La Exhortación Amoris laetitia presenta también otras cuestiones que deberían considerarse atentamente. Las que hemos puesto en evidencia son las que parecen más «delicadas».

Es, como se ha dicho, un documento complejo, no siempre coherente, rico de enseñanzas (ocasionalmente) buenas mezcladas con sugerencias (racional y católicamente) inaceptables.

Afirma, como quiera que sea, también «cosas» buenas. En lo que respecta al matrimonio, por ejemplo, indica el peligro de que la familia se transforme en un «lugar de paso» (núm. 34), donde se entra y de la que se sale para reclamar derechos, olvidando los vínculos, que se abandonan a la precariedad voluble de los deseos y las circunstancias (núm. 34). Vuelve a confirmar que el bien de los cónyuges (bonum coniugum) comprende la unidad, la apertura a la vida, la fidelidad y la indisolubilidad (núm. 77). Señala la grave amenaza que representan para la familia eutanasia y suicidio asistido (núm. 48).
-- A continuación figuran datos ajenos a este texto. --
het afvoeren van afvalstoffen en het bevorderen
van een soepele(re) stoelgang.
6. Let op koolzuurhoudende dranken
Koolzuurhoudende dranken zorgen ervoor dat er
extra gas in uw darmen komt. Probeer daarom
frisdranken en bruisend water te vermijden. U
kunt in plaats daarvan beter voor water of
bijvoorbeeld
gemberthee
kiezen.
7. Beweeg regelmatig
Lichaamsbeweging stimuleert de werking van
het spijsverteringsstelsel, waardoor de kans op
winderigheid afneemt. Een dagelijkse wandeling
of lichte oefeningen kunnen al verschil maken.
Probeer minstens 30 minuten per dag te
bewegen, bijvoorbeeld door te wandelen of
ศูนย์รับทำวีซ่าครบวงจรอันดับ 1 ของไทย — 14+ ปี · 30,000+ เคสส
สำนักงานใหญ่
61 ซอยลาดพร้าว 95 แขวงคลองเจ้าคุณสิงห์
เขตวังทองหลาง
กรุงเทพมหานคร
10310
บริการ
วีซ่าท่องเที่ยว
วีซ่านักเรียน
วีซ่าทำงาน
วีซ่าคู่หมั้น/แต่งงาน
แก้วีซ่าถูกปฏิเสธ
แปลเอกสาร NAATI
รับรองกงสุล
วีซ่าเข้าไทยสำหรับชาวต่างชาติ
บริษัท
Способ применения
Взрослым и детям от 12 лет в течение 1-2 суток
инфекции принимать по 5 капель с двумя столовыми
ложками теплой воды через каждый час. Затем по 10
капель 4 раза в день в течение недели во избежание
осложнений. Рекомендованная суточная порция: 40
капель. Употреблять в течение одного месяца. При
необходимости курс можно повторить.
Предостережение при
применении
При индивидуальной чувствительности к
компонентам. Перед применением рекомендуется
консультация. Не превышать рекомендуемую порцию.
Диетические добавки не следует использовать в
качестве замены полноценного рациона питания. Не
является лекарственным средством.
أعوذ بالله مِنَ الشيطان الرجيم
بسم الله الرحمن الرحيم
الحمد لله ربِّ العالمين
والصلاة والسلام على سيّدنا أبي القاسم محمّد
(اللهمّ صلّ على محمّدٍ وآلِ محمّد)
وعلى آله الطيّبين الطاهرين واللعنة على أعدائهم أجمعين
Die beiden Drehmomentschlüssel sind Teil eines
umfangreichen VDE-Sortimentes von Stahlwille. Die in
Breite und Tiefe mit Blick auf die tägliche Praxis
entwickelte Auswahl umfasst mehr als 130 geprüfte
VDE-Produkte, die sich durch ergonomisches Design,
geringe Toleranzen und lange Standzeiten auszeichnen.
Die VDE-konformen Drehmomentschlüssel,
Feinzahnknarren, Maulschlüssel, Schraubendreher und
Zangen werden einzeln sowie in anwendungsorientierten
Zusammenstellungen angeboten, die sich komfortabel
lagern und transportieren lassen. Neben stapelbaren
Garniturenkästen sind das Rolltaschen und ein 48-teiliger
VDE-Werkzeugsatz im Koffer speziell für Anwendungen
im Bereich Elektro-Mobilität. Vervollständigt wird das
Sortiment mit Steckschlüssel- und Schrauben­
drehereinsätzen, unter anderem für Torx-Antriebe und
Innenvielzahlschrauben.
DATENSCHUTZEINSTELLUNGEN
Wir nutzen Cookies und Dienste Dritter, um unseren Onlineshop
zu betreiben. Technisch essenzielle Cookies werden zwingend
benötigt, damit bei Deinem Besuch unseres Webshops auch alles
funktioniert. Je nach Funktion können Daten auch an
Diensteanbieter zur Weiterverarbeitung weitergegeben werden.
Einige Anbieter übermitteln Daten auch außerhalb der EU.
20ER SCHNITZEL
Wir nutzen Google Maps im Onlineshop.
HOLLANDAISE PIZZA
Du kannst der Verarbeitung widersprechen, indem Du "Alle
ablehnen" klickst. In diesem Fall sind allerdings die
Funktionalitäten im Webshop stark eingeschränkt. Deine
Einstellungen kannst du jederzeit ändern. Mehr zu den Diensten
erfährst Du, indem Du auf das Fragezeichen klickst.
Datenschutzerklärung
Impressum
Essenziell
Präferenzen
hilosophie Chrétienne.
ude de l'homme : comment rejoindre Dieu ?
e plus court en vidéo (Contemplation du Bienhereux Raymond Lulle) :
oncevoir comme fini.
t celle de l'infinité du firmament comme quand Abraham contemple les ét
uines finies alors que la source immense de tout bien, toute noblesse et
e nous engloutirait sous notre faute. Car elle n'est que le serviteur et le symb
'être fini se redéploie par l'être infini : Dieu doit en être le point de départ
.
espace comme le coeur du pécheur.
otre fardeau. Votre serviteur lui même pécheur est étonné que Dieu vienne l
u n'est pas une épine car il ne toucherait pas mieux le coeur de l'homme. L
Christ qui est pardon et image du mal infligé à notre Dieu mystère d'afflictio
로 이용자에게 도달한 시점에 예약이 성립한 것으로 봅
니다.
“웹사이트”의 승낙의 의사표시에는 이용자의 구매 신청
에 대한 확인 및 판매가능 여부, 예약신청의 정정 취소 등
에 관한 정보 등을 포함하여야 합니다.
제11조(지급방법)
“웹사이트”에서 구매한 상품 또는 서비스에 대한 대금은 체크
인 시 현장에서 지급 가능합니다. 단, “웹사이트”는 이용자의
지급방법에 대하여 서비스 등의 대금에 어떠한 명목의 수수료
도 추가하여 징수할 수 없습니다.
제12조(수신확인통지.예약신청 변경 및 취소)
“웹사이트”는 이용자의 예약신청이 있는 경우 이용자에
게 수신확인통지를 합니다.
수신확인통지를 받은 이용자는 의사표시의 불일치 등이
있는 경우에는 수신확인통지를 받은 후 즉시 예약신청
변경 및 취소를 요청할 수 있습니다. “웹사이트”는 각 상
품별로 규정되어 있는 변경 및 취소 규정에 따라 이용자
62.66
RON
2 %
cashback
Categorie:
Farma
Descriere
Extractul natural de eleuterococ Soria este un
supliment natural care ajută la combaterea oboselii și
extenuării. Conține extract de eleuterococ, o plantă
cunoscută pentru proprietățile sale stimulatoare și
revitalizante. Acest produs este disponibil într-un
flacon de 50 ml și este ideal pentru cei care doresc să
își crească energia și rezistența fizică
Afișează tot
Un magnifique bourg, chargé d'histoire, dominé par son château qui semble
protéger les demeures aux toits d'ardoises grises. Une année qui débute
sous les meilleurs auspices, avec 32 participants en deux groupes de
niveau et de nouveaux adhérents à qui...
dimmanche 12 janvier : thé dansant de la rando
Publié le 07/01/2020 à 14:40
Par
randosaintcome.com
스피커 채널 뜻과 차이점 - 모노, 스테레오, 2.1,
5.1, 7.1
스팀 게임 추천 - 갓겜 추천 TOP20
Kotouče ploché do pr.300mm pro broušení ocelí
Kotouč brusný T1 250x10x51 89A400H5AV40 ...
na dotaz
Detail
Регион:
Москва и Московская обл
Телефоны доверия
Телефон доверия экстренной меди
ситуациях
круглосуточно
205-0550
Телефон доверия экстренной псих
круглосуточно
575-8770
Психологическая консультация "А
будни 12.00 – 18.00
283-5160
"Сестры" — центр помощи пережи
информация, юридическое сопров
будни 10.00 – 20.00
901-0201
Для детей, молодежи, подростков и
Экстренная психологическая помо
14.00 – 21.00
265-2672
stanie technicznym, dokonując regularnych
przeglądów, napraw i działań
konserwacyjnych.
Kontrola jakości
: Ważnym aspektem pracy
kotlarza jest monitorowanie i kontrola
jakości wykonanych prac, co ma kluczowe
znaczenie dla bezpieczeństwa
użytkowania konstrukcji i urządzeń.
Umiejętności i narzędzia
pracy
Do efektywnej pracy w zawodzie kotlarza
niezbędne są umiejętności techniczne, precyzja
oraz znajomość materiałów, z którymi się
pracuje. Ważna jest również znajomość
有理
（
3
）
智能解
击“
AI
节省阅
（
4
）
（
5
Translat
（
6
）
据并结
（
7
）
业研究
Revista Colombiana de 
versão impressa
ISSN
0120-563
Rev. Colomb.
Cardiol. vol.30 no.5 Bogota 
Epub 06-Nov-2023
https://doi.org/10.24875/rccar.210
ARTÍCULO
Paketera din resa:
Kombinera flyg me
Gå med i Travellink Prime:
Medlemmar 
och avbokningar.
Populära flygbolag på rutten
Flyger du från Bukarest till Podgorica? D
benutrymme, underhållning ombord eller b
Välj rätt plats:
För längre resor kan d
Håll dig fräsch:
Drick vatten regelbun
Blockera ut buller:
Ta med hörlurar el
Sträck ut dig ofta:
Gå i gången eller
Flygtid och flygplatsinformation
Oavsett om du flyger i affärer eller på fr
Recomienda a los cónyuges consagrar su amor a la Virgen María (núm. 216), que confiamos interceda también por el papa Bergoglio para que sepa y quiera ser fiel a la Palabra de Jesús (que está llamado a custodiar) y sea dócil a la voluntad del a Padre. Sugiere la confesión frecuente (núm. 227), admitiendo por lo mismo el pecado y reconociendo la necesidad del perdón y de la petición de perdón.

La lectura de la Exhortación Amoris laetitia deja, en todo caso, desconcertados, no obstante las cosas buenas diseminadas que se encuentran en ella.